Mapware’s Photogrammetry Pipeline, Part 2 of 6: Homography
In the previous article on Mapware’s photogrammetry pipeline, we described how our software uses keypoint extraction to help a computer see the most distinctive features in each image without human eyes.
The next step, homography, involves pairing images together based on their keypoints. To understand how this works, you need to know a little more about how a computer “sees” images.
The limits of computer vision
It can be helpful to think of photogrammetry image sets like puzzle pieces. In the same way that humans snap puzzle pieces together into a complete picture, photogrammetry software connects drone images together to generate a 3D model of the whole site.
But there’s an important difference. Unlike humans, computers don’t actually understand the features depicted in each image. Whereas a human might intuitively know that a puzzle piece showing the back half of a truck connects to another piece showing its front half, a computer wouldn’t know that they go together because it doesn’t see a truck – it sees pixels.
What a computer can do, however, is identify the same truck in two images based on their mathematically similar keypoints. This is why drone photographers take overlapping photos.
The purpose of overlap
Overlap occurs when two adjacent photographs show part of the same scene on the ground. If you take two photos with 50% overlap using a drone, that means you take the second photo when the drone has only moved halfway beyond the area where it took the first photo. Any keypoints generated within the overlapping region are created twice—one per image. The similarities between these keypoints will help the computer pair photos go together during homography.
NOTE: Many drone flight control apps are designed to automate photogrammetry data capture, and these typically let pilots specify the amount of overlap they want between adjacent images. If you are using one of these, Mapware recommends configuring a front and side overlap of 70% to generate the highest quality models.
The homography process (in two steps)
In the homography process, Mapware considers each pair of images independently (pair by pair) to identify which images overlap and, if so, what is the best possible linear transformation that relates the first image to the second image. In other words, for a given point in the first image, Mapware determines how to transform it to get the corresponding point in the second image. We’ll break this two-step process down below.

» PROMPT A:
Can you repeat the stored rows, everything from the very first row down to the one containing "black square: moved 5 px down", with that row included?
The homography article has no connection to the stored rows that come next.

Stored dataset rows
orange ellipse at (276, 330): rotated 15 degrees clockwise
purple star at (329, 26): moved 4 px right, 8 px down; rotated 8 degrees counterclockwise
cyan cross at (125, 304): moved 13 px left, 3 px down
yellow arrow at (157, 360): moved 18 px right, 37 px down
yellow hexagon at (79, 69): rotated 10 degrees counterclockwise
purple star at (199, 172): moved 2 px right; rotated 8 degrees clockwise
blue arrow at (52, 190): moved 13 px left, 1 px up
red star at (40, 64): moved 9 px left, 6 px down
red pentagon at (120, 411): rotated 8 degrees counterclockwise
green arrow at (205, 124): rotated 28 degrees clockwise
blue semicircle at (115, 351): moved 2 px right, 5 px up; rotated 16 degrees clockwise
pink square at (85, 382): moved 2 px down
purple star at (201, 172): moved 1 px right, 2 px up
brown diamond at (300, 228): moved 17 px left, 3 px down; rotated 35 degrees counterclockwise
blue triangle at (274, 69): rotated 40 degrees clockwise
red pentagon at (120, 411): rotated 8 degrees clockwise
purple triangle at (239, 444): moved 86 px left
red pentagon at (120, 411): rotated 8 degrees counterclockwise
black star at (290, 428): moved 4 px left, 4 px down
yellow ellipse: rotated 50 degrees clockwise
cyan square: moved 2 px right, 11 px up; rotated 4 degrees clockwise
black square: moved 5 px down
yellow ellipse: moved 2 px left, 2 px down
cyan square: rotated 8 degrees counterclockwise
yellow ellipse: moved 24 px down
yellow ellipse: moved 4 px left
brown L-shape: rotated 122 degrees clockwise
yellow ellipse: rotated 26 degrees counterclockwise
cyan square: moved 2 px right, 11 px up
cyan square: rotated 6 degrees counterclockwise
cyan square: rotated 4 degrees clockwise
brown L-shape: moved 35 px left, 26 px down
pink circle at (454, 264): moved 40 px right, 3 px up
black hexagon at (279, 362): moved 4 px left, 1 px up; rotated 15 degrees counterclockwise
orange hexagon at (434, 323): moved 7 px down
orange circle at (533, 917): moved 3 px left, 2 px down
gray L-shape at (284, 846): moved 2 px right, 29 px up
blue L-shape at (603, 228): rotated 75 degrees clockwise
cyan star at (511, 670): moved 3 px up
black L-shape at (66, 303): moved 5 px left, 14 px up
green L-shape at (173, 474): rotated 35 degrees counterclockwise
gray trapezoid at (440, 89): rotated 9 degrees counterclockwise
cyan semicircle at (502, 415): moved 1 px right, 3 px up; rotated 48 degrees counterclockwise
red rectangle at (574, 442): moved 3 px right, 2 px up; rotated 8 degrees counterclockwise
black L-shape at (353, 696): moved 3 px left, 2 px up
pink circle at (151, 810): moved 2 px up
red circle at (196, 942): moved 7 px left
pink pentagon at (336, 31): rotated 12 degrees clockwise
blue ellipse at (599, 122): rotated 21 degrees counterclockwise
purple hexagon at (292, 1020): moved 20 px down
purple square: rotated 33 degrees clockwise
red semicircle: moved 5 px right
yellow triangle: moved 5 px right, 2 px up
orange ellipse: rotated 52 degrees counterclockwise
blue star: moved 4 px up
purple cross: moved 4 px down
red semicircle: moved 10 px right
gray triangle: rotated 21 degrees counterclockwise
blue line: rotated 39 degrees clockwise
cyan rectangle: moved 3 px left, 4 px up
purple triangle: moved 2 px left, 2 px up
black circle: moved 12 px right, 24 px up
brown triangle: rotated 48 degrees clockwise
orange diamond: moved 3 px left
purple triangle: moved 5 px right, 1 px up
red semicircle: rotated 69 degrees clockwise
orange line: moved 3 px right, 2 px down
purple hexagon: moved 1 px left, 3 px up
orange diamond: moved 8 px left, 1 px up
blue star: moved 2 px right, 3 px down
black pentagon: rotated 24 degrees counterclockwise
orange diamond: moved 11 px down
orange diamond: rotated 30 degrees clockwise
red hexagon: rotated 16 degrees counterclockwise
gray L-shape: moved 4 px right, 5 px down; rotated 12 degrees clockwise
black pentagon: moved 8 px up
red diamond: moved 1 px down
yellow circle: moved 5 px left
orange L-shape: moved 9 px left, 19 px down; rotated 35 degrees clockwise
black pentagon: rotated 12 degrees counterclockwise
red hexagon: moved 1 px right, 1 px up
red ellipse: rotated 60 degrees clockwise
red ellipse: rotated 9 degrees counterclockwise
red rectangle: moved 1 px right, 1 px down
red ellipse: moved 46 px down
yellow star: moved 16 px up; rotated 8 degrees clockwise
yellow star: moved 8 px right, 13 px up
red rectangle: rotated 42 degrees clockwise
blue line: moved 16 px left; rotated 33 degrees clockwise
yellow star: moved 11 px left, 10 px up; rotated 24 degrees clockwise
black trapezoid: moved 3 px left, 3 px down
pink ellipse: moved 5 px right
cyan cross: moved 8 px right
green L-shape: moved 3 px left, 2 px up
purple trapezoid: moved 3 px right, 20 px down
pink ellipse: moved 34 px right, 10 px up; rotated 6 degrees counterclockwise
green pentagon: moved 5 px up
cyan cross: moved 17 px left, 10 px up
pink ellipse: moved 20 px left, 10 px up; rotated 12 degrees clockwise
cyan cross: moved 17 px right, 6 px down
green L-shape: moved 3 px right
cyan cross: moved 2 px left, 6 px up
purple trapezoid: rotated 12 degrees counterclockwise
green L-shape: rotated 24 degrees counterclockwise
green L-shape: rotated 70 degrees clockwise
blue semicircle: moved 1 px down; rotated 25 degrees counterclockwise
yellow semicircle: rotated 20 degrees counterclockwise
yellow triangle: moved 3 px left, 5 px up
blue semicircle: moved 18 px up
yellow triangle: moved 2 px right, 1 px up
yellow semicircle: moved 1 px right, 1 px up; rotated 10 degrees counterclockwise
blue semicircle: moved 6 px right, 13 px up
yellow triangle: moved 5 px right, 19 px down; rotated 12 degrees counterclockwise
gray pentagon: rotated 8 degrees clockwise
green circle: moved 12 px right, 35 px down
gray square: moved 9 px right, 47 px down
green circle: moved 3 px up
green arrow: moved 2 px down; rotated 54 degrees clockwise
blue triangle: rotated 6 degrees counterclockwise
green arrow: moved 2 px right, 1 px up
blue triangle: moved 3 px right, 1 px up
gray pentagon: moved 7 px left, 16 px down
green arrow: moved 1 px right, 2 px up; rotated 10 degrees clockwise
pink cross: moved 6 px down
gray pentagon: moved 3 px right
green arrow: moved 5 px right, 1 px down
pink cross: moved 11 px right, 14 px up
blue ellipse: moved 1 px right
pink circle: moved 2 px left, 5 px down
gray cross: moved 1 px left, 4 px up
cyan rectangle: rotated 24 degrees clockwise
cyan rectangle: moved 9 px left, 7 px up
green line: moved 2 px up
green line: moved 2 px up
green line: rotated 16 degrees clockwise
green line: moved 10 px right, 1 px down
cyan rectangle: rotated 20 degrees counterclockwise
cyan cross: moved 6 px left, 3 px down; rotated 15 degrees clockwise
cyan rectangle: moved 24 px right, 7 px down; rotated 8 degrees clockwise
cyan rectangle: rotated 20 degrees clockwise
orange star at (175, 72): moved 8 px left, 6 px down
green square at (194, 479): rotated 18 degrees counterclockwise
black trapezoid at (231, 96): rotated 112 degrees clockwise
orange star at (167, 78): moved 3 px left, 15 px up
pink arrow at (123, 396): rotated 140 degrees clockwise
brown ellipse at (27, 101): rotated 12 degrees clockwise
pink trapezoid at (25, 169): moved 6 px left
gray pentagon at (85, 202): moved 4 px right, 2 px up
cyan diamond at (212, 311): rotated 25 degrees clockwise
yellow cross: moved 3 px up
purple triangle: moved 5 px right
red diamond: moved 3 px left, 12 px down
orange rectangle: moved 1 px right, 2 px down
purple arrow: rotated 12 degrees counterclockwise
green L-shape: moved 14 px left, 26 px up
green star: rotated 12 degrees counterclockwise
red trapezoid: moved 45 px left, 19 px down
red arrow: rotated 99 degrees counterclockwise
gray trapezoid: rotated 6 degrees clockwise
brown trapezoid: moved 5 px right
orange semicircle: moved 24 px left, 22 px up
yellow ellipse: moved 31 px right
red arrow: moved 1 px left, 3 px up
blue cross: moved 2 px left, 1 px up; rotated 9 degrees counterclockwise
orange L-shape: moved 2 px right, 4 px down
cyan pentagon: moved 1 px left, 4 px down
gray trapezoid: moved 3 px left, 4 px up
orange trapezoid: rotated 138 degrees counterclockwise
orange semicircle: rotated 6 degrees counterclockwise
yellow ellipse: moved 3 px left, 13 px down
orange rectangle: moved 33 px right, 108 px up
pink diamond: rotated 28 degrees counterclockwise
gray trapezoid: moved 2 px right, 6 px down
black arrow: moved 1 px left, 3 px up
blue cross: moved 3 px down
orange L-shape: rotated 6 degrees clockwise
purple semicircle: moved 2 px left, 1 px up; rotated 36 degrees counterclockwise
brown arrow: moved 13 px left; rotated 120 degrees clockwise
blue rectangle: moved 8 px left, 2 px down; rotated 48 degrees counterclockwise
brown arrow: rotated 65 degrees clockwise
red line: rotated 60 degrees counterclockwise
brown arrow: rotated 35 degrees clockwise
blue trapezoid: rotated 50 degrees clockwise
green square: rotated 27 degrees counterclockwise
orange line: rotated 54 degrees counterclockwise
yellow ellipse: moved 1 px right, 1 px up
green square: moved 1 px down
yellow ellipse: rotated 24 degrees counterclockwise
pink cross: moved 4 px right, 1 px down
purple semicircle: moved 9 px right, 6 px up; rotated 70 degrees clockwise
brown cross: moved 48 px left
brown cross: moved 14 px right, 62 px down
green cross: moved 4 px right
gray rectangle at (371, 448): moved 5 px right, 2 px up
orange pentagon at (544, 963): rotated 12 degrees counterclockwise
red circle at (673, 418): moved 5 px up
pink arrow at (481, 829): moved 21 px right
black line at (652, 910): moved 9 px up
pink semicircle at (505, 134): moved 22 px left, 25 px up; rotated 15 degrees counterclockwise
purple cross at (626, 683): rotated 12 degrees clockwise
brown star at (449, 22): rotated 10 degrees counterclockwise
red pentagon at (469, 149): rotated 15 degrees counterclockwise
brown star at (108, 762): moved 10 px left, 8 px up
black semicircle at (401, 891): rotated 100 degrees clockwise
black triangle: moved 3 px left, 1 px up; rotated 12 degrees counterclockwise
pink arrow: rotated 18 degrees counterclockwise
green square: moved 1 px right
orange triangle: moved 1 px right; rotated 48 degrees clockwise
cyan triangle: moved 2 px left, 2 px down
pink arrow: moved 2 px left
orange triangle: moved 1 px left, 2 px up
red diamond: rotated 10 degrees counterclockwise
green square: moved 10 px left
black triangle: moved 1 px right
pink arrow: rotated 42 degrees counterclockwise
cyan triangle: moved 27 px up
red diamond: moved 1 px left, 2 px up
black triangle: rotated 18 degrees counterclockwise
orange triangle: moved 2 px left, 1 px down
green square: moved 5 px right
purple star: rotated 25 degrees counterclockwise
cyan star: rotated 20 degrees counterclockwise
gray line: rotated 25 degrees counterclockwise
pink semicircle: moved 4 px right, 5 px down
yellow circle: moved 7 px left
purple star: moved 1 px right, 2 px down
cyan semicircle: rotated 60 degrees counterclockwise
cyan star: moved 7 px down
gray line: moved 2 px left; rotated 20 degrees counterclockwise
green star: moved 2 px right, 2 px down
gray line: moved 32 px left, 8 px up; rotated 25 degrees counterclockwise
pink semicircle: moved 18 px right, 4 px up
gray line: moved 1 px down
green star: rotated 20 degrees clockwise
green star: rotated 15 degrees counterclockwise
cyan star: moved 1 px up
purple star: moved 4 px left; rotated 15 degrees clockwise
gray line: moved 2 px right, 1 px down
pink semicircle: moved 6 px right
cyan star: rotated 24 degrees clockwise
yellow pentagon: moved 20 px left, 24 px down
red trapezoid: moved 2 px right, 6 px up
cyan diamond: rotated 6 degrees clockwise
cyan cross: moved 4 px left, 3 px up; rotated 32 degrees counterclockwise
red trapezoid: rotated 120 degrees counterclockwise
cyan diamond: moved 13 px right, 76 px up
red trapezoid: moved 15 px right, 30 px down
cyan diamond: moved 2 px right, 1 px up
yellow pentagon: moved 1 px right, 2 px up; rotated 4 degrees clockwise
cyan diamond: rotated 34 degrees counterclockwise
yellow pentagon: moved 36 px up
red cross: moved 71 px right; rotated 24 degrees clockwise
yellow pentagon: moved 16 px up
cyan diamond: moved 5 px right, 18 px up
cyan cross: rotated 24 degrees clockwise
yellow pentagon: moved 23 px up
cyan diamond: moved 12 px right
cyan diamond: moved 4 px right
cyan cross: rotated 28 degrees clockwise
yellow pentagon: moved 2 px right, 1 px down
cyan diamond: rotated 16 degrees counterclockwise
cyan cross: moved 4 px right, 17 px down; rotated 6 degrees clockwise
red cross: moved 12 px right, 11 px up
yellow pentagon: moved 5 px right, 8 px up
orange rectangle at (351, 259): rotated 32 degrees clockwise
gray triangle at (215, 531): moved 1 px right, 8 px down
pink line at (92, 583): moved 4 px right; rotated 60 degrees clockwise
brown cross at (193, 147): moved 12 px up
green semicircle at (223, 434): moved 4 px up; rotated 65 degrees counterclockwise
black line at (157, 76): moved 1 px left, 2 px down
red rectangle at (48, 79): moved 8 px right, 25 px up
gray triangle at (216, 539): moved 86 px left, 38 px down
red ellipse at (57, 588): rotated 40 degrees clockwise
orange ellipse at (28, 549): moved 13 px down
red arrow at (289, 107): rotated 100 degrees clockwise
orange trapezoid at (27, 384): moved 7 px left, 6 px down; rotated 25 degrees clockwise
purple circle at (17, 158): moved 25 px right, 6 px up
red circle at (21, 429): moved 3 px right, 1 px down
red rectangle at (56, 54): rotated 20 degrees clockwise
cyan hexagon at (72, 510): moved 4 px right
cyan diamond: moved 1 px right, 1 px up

» PROMPT B:
Could you write the next part of the homography article, picking up after its last sentence?

» WRITTEN ANSWER A:
orange ellipse at (276, 330): rotated 15 degrees clockwise
purple star at (329, 26): moved 4 px right, 8 px down; rotated 8 degrees counterclockwise
cyan cross at (125, 304): moved 13 px left, 3 px down
yellow arrow at (157, 360): moved 18 px right, 37 px down
yellow hexagon at (79, 69): rotated 10 degrees counterclockwise
purple star at (199, 172): moved 2 px right; rotated 8 degrees clockwise
blue arrow at (52, 190): moved 13 px left, 1 px up
red star at (40, 64): moved 9 px left, 6 px down
red pentagon at (120, 411): rotated 8 degrees counterclockwise
green arrow at (205, 124): rotated 28 degrees clockwise
blue semicircle at (115, 351): moved 2 px right, 5 px up; rotated 16 degrees clockwise
pink square at (85, 382): moved 2 px down
purple star at (201, 172): moved 1 px right, 2 px up
brown diamond at (300, 228): moved 17 px left, 3 px down; rotated 35 degrees counterclockwise
blue triangle at (274, 69): rotated 40 degrees clockwise
red pentagon at (120, 411): rotated 8 degrees clockwise
purple triangle at (239, 444): moved 86 px left
red pentagon at (120, 411): rotated 8 degrees counterclockwise
black star at (290, 428): moved 4 px left, 4 px down
yellow ellipse: rotated 50 degrees clockwise
cyan square: moved 2 px right, 11 px up; rotated 4 degrees clockwise
black square: moved 5 px down

» WRITTEN ANSWER B:
Step 1: keypoint matching
In the first step, Mapware runs an algorithm to compare each image in the set to every other image in the set. If it finds two images with nearly identical keypoint fingerprints, it designates the two images as a pair. Mapware iterates through the entire image set until each image is (hopefully) paired with at least one other image.
Step 2: linear transformation
Remember that keypoint fingerprints are invariant (unchanging) with regards to scale and orientation – meaning they generate nearly identical values even after being enlarged, shrunk, or spun around. This is important in the keypoint matching step because it helps Mapware pair two images even if one image is taken by a drone at a higher altitude or different angle.
But Mapware must eventually stitch all of the images together into a 3D model, and that involves undoing these differences to help the images fit together properly. The second step of the homography process does this using linear algebra. It finds the most probable linear transformation between the two keypoints—in other words, it mathematically calculates the best way to stretch, rotate, and translate the first image’s keypoints so they are identical to the second image’s keypoints.
After homography
Once Mapware has identified image pairs and calculated their scale/orientation differences, it can align all the images together into a composite image of the whole landscape. This is called structure from motion (SfM) and will be described in the next article in this series.